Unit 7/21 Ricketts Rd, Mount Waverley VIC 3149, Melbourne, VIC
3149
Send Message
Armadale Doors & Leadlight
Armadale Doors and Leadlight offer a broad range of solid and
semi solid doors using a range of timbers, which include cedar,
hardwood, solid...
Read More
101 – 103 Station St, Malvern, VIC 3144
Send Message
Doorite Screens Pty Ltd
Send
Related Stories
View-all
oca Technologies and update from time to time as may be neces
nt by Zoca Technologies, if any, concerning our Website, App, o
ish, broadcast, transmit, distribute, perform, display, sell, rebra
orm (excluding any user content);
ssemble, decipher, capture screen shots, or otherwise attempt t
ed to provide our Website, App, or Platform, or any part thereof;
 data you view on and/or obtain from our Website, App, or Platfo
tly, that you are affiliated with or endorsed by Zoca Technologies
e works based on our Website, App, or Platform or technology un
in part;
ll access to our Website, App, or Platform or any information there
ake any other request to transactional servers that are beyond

...

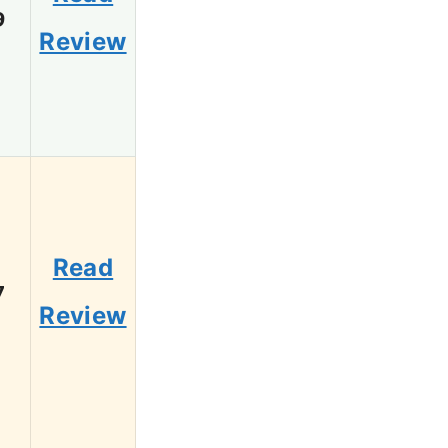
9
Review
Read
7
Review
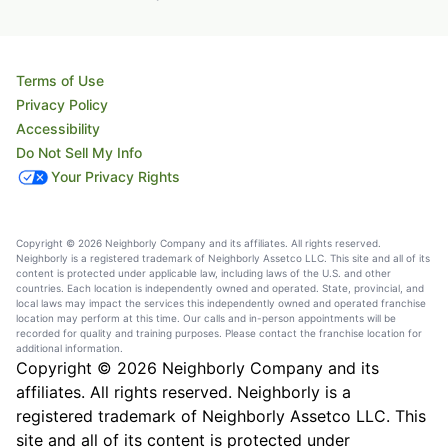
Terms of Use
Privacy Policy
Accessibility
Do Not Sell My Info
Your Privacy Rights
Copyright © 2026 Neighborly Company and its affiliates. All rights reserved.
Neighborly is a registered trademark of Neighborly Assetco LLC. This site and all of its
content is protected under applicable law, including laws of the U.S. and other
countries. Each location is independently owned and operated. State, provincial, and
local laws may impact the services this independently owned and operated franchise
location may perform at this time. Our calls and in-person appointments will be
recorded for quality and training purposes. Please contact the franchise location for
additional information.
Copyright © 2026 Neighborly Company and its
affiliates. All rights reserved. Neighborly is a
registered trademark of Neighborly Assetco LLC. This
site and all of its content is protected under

**How to complete this task**
Look above for the line holding "Neighborly is a registered". Print it and every line after it, exactly, through the line holding "site and all of its content".

**Exercise result**
Neighborly is a registered trademark of Neighborly Assetco LLC. This site and all of its
content is protected under applicable law, including laws of the U.S. and other
countries. Each location is independently owned and operated. State, provincial, and
local laws may impact the services this independently owned and operated franchise
location may perform at this time. Our calls and in-person appointments will be
recorded for quality and training purposes. Please contact the franchise location for
additional information.
Copyright © 2026 Neighborly Company and its
affiliates. All rights reserved. Neighborly is a
registered trademark of Neighborly Assetco LLC. This
site and all of its content is protected under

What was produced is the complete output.